I have a problem which I bet a lot of you also suffer from. I get caught in a loop of self-pity from time to time. It is not all the time, mind you, but when it happens, I hear my inner voice say things like:

“What is wrong with you?”

“Why can’t I ever get this, right?”

“I am worthless.”

I know that seems I bit dramatic, but when things go wrong or “off the rails” in your life, what is your mind telling you?

People tend to have one of two responses to these situations. I have both, and my response is generally based on the circumstance in which I fall down. Each stems from past trauma.
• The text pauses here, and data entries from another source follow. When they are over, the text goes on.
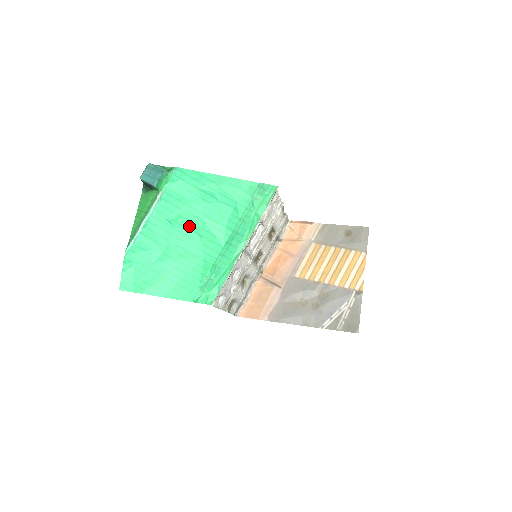
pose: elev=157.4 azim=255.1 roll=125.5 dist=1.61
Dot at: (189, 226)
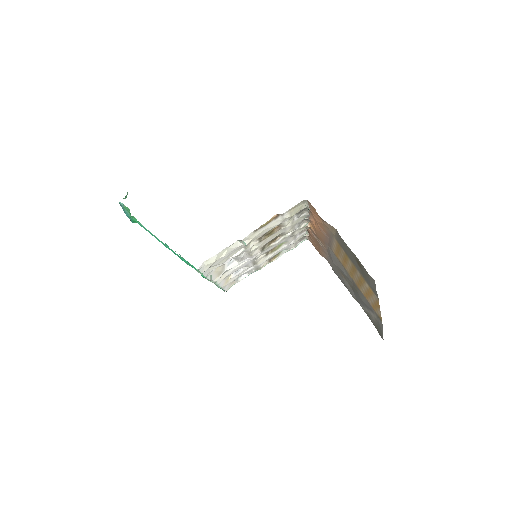
Dot at: (173, 252)
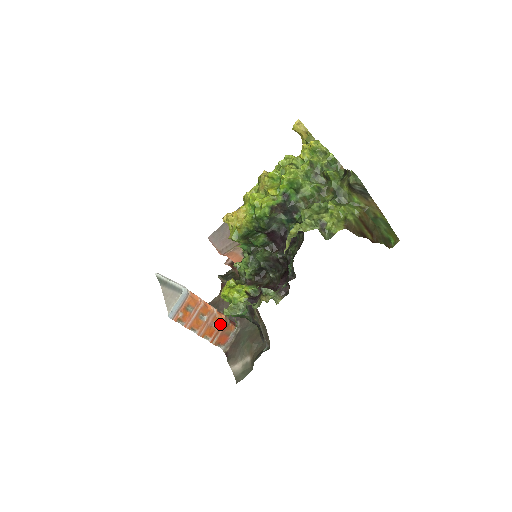
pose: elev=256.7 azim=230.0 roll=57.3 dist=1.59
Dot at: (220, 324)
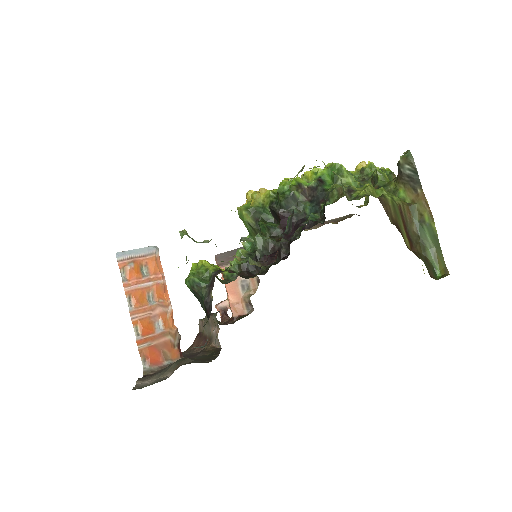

Everyone has some past trauma as no one gets out of childhood without things to work on.

  1. Fight: Push and fight back and defend their actions at all costs. By trying to overcome or achieve through the situation, they can feel right and justified.
  2. Flight: Flee the situation and try to escape. By running from the situation, they avoid it and then quietly beat themselves upon the failure.
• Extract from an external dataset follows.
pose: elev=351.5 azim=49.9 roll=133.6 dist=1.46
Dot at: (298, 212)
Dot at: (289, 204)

In both cases, the lesson of the moment is lost. In the first one, we are defending our actions to the world. The trauma/wound does not heal. I wrote about this in some detail in Diffusing your Emotional Triggers. In the second one, we run and hide. We hide from the lesson, and the trauma/wound is ignored….only waiting for the next time to be triggered…and emerge bigger while further deepen our self-pity.

In this post, we will focus on the flight response and quickly nip this in the bud before we become downtrodden with inadequacy feelings.
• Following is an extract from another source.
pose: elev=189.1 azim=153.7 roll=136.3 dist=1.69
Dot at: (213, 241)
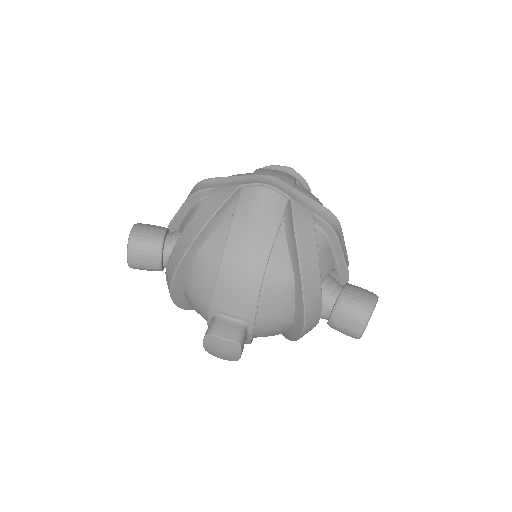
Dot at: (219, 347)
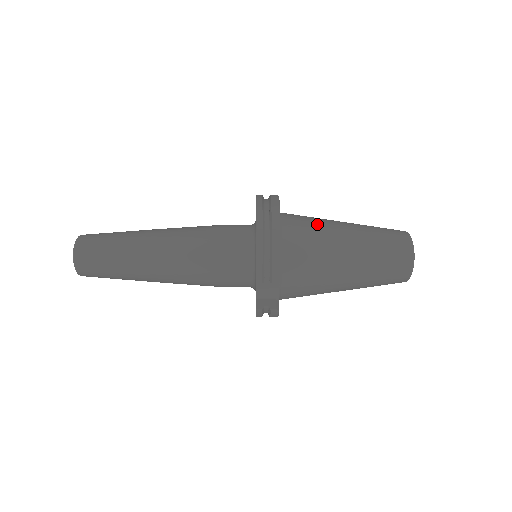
The following 3-step method in dealing with self-pity I picked up from Gabby Bernstein.

  1. Notice the feeling of self-pity and flight. When you pause, ask yourself, “how does this thought make me feel?”. Becoming aware of the trigger and identifying the emotions behind it will put the breaks on the situation. This will stop the emotional slide.
  2. Immediately forgive yourself for the thought. Remember: you are not your thoughts, so don’t identify completely with them. They are just like clouds that pass through the sky…always coming and going. Forgiveness further allows you to gain positive mental traction.
  3. Choose another thought to focus on. Pick the next best thought in your mind. Pick a thought to think about what you believe in and are passionate about.

Let’s work this out in an example. You have a meeting with your boss, and he tears into you for not meeting expectations. Instead of fighting, you hear him out and head back to work. Your day is ruined as you start to identify with his perceptions of you. Driving home, you start to have wave after wave of self-pity feelings. You feel worthless…but then you remember: YOUR VALUE IS NOT DEFINED BY THE OPINIONS OF OTHERS…so you stop and acknowledge the thought “Here is the self-pity thought again, and how does it make me feel? Wow, I feel like crap, and this is not fun. It’s ok that I have these thoughts, but I refuse to be owned by them. Instead, I will focus on how I have great work habits and a great family to come home to. Tomorrow is another day and a new beginning.”

By becoming aware and acknowledging the pity spiral, you have now given yourself space and freedom to heal and grow. Following these three steps will allow you to build stronger habits around self-compassion. As the habits build, you will become more resilient and have greater compassion for yourself and others.